The goal is to implement a search engine using a deep learning approach. The architecture will encode queries and documents separately, compare their representations, and rank documents based on relevance.
We will use the MS MARCO dataset, a collection of datasets designed for deep learning tasks related to search. You can find more details about the dataset on its official website and download version 1.1 from HuggingFace.
- Download the dataset from MS MARCO.
- Split the dataset into training, validation, and test sets.
- Extract queries and documents from the dataset.
- Generate triples of:
- Queries
- Relevant (positive) documents
- Irrelevant (negative) documents (using negative sampling).
- Tokenize the data for input into the model.
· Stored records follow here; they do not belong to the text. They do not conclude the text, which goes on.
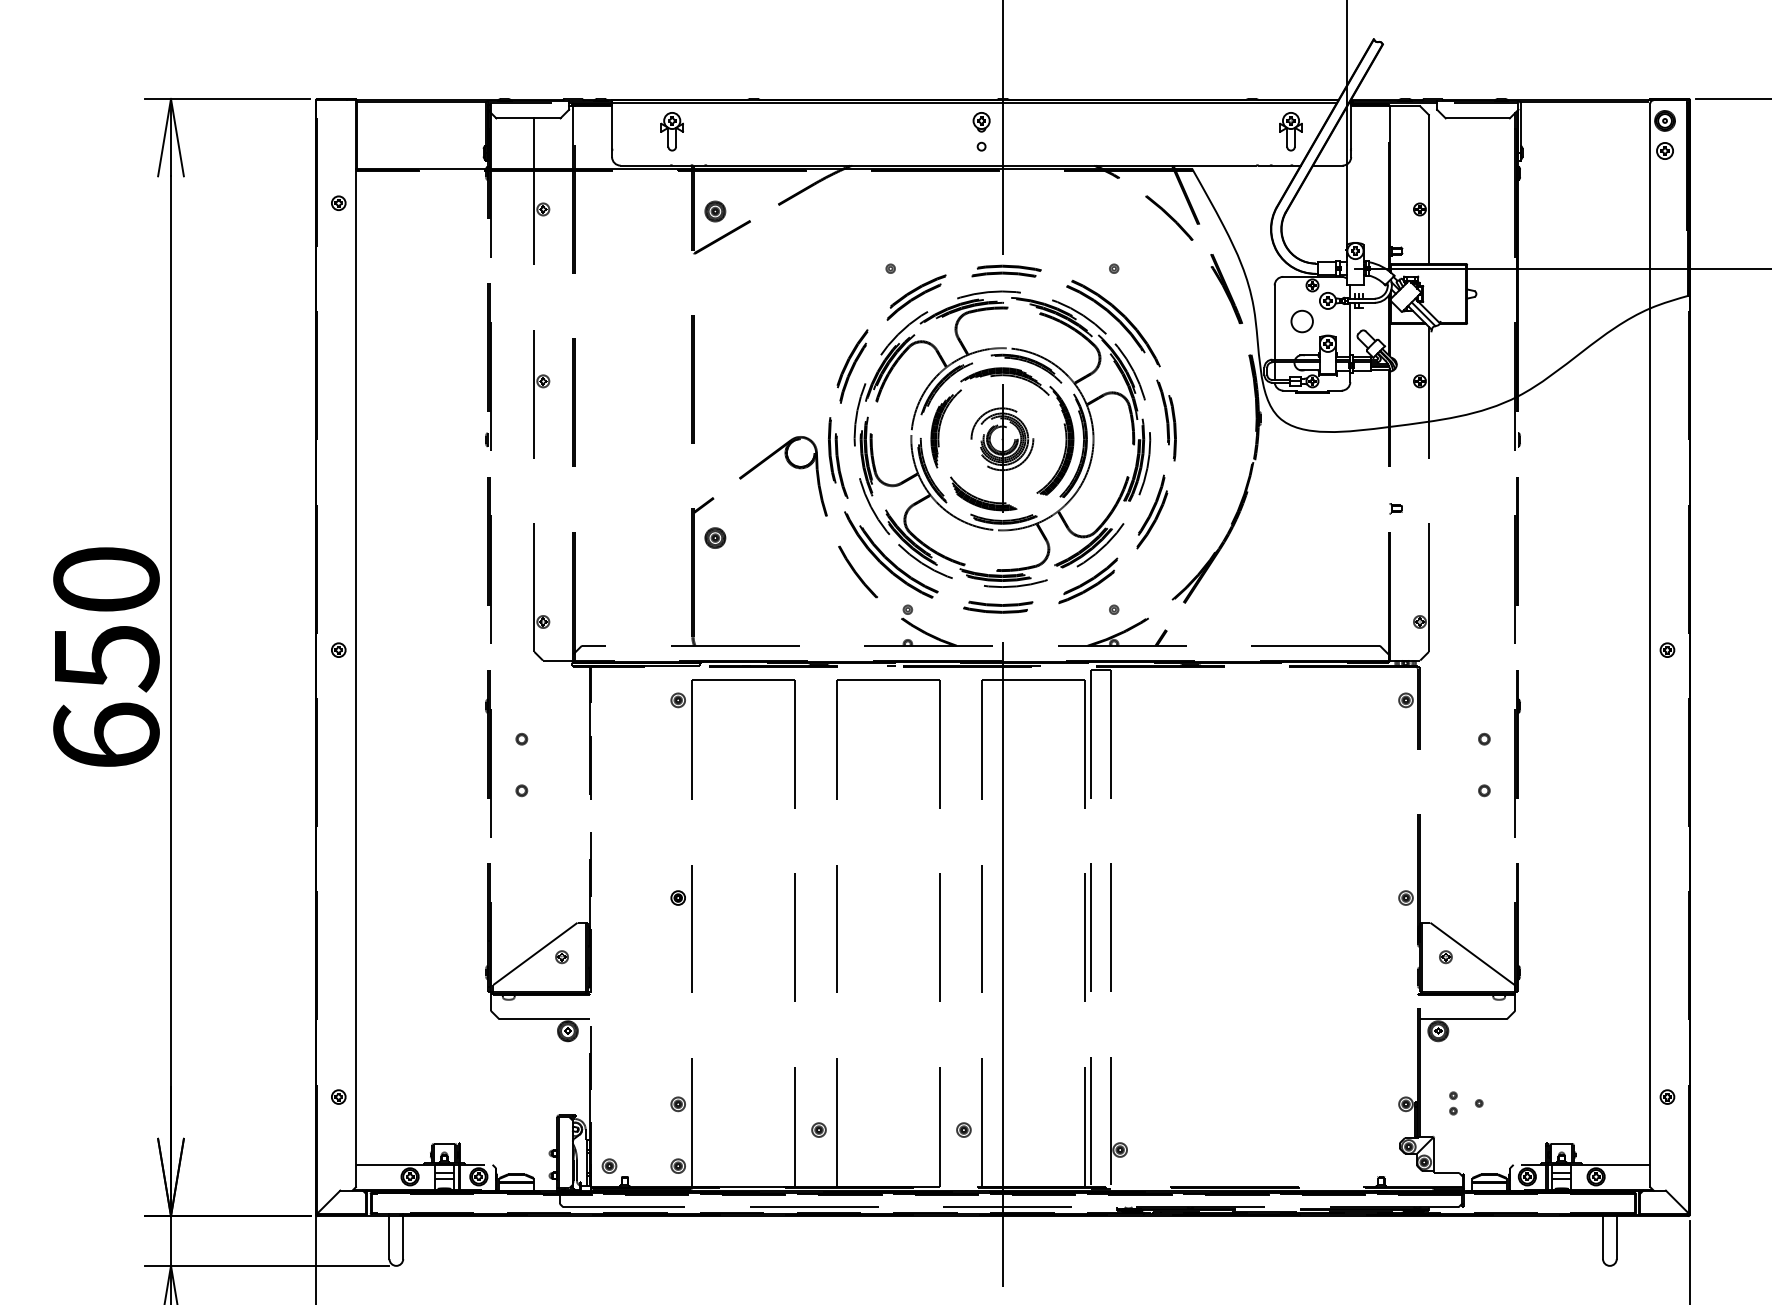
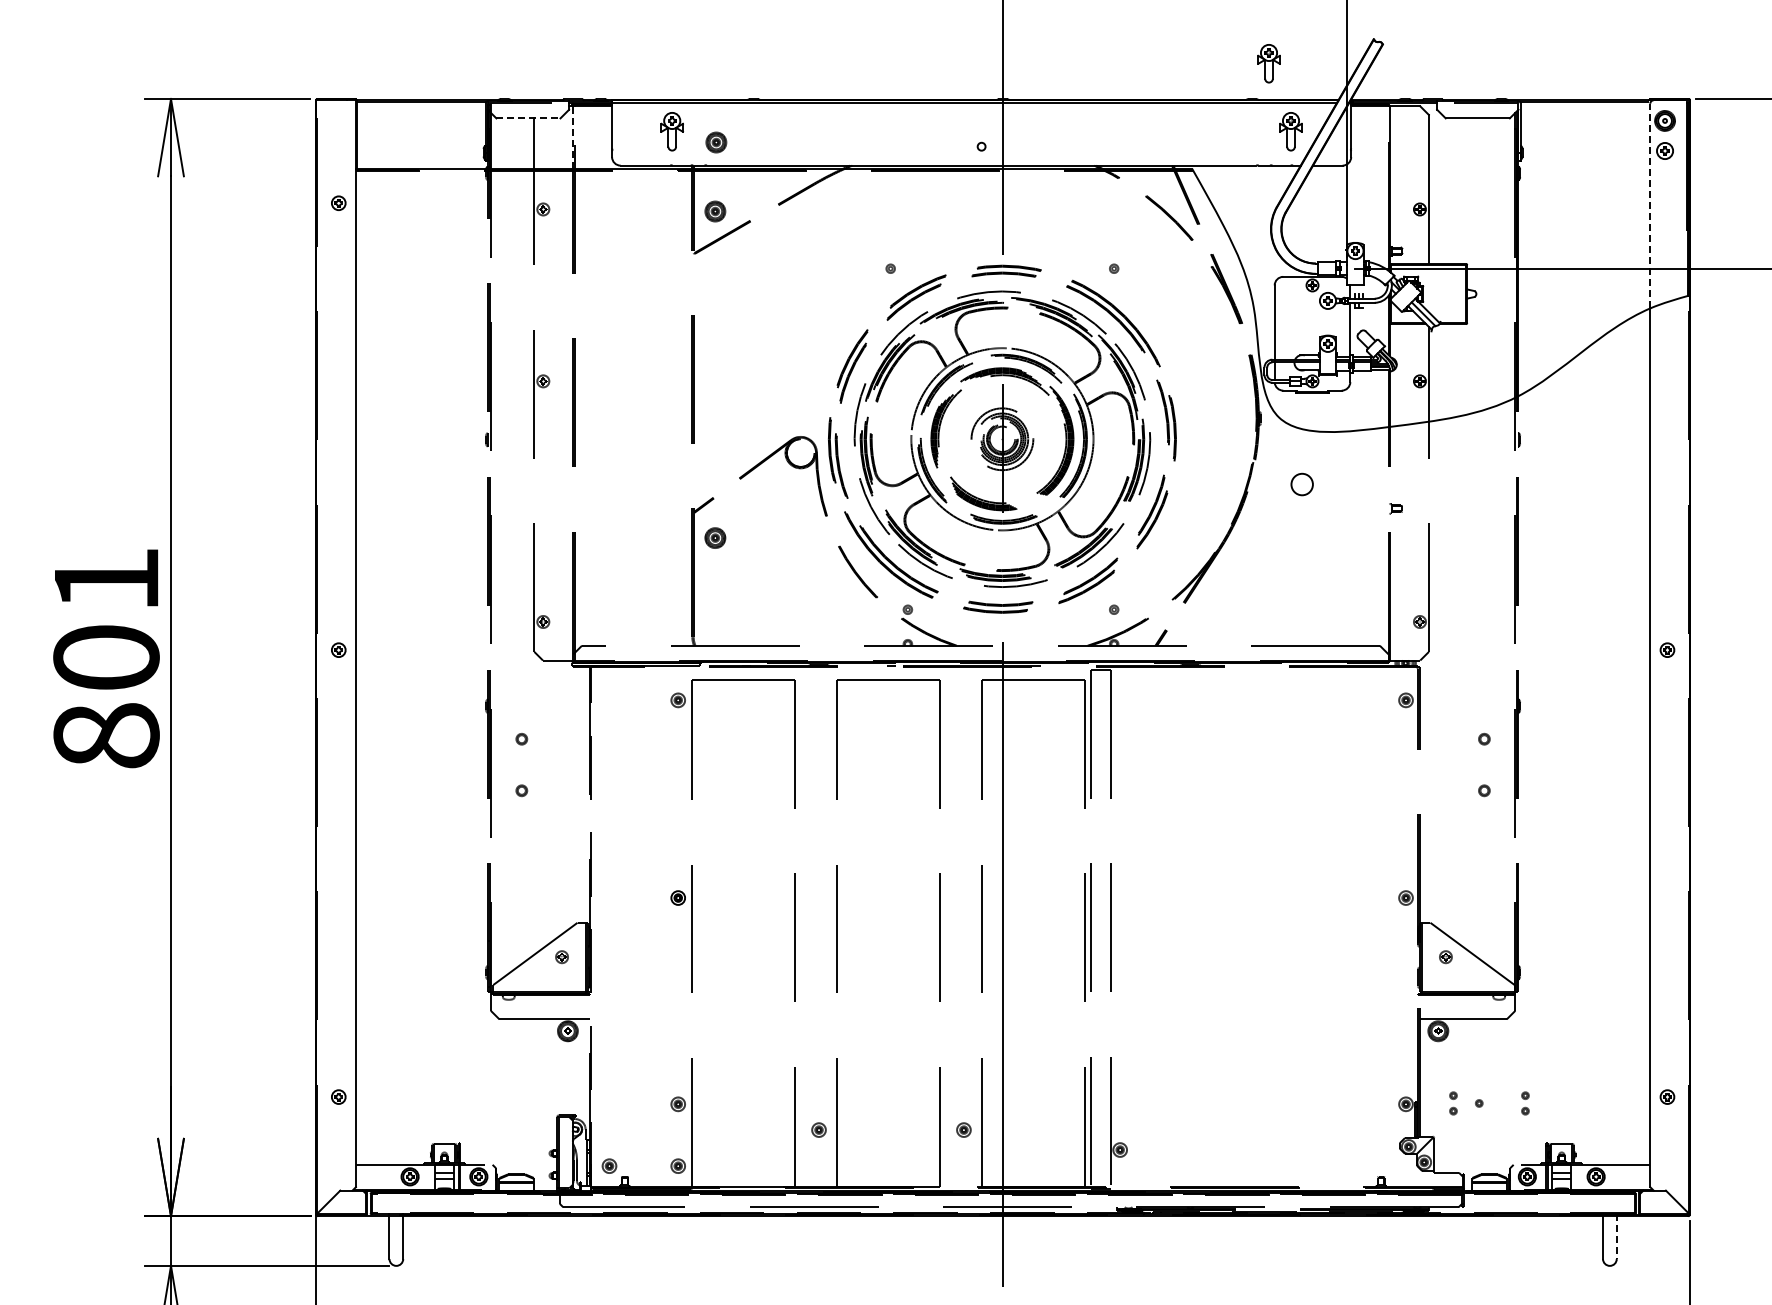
part at (1268, 63): none -> present
line at (528, 118): solid -> dashed
part at (981, 122): present -> none
line at (573, 137): solid -> dashed
part at (716, 142): none -> present
line at (1650, 205): solid -> dashed
circle at (1301, 321) position: (1301, 321) -> (1301, 484)
text at (106, 657): 650 -> 801
part at (1525, 1103): none -> present
line at (1616, 1237): solid -> dashed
The Two Tower architecture consists of two parallel encoding layers: one for queries and one for documents. The architecture is designed to compare query and document representations effectively.
-
Token Embedding Layer:
- Pretrained word embeddings (e.g., Word2Vec).
- Optionally fine-tuned or frozen during training.
-
Encoding Layers:
- Two separate RNN-based layers:
- One for encoding queries.
- One for encoding documents (both positive and negative).
- RNNs are used to preserve sequential information, such as word order.
- Two separate RNN-based layers:
-
Distance Function:
- Measures similarity between query and document encodings.
- Higher similarity indicates a more relevant document.
-
Triplet Loss Function:
- Trains the model to minimize the distance between queries and relevant documents.
- Maximizes the distance between queries and irrelevant documents.
- Input: Tokenized triples of queries, positive documents, and negative documents.
- Forward Pass:
- Encode queries and documents using the Two Tower architecture.
- Compute similarity scores using the distance function.
- Loss Calculation:
- Use the triplet loss function to optimize the model.
- Backpropagation:
- Update model weights to improve performance.
- Pre-cache Document Encodings:
- Encode and store representations of all documents in advance.
- Query Encoding:
- Encode the incoming query using the query encoder.
- Similarity Scoring:
- Use the distance function to compute similarity between the query and all document encodings.
- Ranking:
- Rank documents based on similarity scores.
- Return the top 5 most relevant documents.
Below is a visual representation of the target model architecture:
- Python 3.8+
- TensorFlow or PyTorch
- HuggingFace Datasets library
- Pretrained Word2Vec embeddings
- Clone the repository:
git clone https://github.com/your-repo/ml-institute-week-2-two-towers.git cd ml-institute-week-2-two-towers - Install dependencies:
pip install -r requirements.txt
- Prepare the dataset:
python prepare_dataset.py
- Train the model:
python train.py
- Run inference:
python inference.py --query "Your search query here"
This project is licensed under the MIT License. See the LICENSE file for details.